For e-mails, the ideal production is in the original e-mail electronic format itself (Outlook, etc.) with full headers and metadata. For most of my cases, the header information doesn’t matter that much — I’m usually just interested in authorship, recipients, and the date/time stamp. But in a matter such as this, where there are still serious questions about both the security and routing of said e-mails, full headers should have been produced in the disclosed e-mails. I strongly suspect that the headers are gone in the hardcopy e-mails produced by Clinton to the State Department — and I suspect the original electronic copies of those e-mails are likewise long gone.
Preservation of documents is critical
In litigation, each side is usually ordered to produce all documents responsive to a particular demand. However, in the course of that litigation, the court may order one side or the other to produce additional documents, often in response to what was found in earlier productions. These often turn out to be critical documents, yet the producing side held them back initially as not being responsive. Because of that, the standard in litigation is that each side must preserve all documents in any way related to the matter at hand, or be judged guilty of spoliation (deliberate destruction of evidence). Furthermore, this standard applies once there is even the suspicion or possibility of litigation.
If this were a litigation, the Clinton team would be in major trouble. It appears from their own admission that they and they alone determined what was responsive, and then — reading between the lines just a bit — destroyed the electronic originals of all the clintonemail.com e-mails, both those they deemed related to State Department work and those they deemed private. All metadata is gone, all headers are gone, and there is no way for the Clinton team to go back and do additional searches through the non-produced e-mails to see if any are responsive to additional requests by State or by Congress on certain topics, parties, and/or keywords.

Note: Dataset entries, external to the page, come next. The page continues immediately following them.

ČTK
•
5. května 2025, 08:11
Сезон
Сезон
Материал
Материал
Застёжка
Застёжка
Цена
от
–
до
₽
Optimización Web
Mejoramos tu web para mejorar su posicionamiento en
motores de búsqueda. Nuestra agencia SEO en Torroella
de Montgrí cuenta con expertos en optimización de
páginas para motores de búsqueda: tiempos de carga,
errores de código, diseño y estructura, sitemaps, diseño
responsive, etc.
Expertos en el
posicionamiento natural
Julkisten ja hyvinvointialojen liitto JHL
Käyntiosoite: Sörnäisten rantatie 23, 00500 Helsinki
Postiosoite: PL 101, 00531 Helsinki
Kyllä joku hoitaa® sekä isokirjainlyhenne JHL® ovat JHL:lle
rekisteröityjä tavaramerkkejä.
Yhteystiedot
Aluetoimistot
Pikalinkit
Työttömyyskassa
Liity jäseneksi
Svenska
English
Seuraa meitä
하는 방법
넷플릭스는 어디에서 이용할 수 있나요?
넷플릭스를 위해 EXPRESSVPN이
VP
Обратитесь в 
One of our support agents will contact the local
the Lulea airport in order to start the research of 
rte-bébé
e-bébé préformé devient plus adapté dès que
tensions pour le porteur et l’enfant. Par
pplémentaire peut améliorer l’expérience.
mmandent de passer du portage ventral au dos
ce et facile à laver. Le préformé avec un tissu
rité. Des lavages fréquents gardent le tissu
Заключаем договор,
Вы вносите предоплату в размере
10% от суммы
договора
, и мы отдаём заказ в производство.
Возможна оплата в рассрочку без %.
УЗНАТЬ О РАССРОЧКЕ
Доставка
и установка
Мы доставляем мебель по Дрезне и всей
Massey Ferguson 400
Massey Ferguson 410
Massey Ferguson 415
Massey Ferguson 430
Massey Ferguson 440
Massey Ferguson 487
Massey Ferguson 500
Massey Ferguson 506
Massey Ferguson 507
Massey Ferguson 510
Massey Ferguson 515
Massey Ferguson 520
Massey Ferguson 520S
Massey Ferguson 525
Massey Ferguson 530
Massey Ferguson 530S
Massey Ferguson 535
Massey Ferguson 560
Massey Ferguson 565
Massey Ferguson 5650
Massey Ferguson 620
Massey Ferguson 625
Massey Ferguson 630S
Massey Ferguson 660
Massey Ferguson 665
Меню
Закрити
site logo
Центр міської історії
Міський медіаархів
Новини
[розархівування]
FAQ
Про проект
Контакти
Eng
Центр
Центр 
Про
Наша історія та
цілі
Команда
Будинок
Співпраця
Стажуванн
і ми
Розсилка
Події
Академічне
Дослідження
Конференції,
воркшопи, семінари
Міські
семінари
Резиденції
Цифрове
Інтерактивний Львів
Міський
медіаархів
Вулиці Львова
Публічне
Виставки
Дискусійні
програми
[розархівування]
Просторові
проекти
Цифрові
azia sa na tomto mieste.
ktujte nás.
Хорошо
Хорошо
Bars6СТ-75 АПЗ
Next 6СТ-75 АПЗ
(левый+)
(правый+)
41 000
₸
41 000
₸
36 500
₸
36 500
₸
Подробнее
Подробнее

Remember that — while Hillary may paint herself as less than technically savvy — both she and Bill are lawyers. They know how production of documents works, how preservation of evidence works. True, they aren’t in litigation and are subject to court sanctions or findings, but they know exactly what someone on the opposing side might look for, and they took preemptive and irreversible steps to block further investigation.
Again, with nearly 16 years of reading e-mails for litigation analysis purposes, I have to conclude that the Clinton team took deliberate steps to remove information from the e-mails they did produce, to destroy any backing electronic evidence of those e-mails, and to make them as difficult to search and analyze as possible. I’ve certainly seen it in my own professional work, and I know what is typically behind it. ..bruce..
[Here are all posts related to the Clinton e-mail issue.]
 Bates-stamping of documents means putting a unique sequential numeric ID on each page produced by a given party in the litigation, so that all parties involved can consistently refer to the exact same document and given page therein.